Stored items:

╔══

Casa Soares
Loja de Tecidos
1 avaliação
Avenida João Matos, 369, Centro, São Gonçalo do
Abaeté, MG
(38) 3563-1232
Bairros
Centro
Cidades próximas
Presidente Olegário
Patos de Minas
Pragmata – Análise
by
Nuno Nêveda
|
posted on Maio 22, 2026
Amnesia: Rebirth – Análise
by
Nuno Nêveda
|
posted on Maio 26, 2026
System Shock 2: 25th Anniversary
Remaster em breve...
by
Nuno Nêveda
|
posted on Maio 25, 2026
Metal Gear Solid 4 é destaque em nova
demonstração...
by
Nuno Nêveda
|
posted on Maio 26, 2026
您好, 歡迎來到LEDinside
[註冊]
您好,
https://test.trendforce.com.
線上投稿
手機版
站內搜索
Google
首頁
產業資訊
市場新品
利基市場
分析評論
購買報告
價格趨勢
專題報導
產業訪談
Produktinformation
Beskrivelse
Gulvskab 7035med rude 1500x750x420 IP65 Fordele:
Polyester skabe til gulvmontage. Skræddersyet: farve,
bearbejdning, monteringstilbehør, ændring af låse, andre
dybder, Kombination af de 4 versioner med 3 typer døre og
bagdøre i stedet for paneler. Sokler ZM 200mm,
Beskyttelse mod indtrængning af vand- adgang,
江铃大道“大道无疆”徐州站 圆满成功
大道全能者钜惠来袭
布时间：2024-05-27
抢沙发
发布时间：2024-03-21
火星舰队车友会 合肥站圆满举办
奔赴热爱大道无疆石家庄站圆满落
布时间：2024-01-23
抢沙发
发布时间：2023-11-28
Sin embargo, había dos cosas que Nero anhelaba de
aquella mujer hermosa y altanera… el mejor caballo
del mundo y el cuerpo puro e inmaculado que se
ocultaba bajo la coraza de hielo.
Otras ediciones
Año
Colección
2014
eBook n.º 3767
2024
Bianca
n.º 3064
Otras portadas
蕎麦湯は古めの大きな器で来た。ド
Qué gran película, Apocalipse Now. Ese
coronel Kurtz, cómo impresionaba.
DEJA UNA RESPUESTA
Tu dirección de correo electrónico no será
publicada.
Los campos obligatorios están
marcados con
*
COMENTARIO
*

╚══

▶ [Task description]
Every line must be copied exactly as it stands above.

▶ [Exercise solution]
Casa Soares
Loja de Tecidos
1 avaliação
Avenida João Matos, 369, Centro, São Gonçalo do
Abaeté, MG
(38) 3563-1232
Bairros
Centro
Cidades próximas
Presidente Olegário
Patos de Minas
Pragmata – Análise
by
Nuno Nêveda
|
posted on Maio 22, 2026
Amnesia: Rebirth – Análise
by
Nuno Nêveda
|
posted on Maio 26, 2026
System Shock 2: 25th Anniversary
Remaster em breve...
by
Nuno Nêveda
|
posted on Maio 25, 2026
Metal Gear Solid 4 é destaque em nova
demonstração...
by
Nuno Nêveda
|
posted on Maio 26, 2026
您好, 歡迎來到LEDinside
[註冊]
您好,
https://test.trendforce.com.
線上投稿
手機版
站內搜索
Google
首頁
產業資訊
市場新品
利基市場
分析評論
購買報告
價格趨勢
專題報導
產業訪談
Produktinformation
Beskrivelse
Gulvskab 7035med rude 1500x750x420 IP65 Fordele:
Polyester skabe til gulvmontage. Skræddersyet: farve,
bearbejdning, monteringstilbehør, ændring af låse, andre
dybder, Kombination af de 4 versioner med 3 typer døre og
bagdøre i stedet for paneler. Sokler ZM 200mm,
Beskyttelse mod indtrængning af vand- adgang,
江铃大道“大道无疆”徐州站 圆满成功
大道全能者钜惠来袭
布时间：2024-05-27
抢沙发
发布时间：2024-03-21
火星舰队车友会 合肥站圆满举办
奔赴热爱大道无疆石家庄站圆满落
布时间：2024-01-23
抢沙发
发布时间：2023-11-28
Sin embargo, había dos cosas que Nero anhelaba de
aquella mujer hermosa y altanera… el mejor caballo
del mundo y el cuerpo puro e inmaculado que se
ocultaba bajo la coraza de hielo.
Otras ediciones
Año
Colección
2014
eBook n.º 3767
2024
Bianca
n.º 3064
Otras portadas
蕎麦湯は古めの大きな器で来た。ド
Qué gran película, Apocalipse Now. Ese
coronel Kurtz, cómo impresionaba.
DEJA UNA RESPUESTA
Tu dirección de correo electrónico no será
publicada.
Los campos obligatorios están
marcados con
*
COMENTARIO
*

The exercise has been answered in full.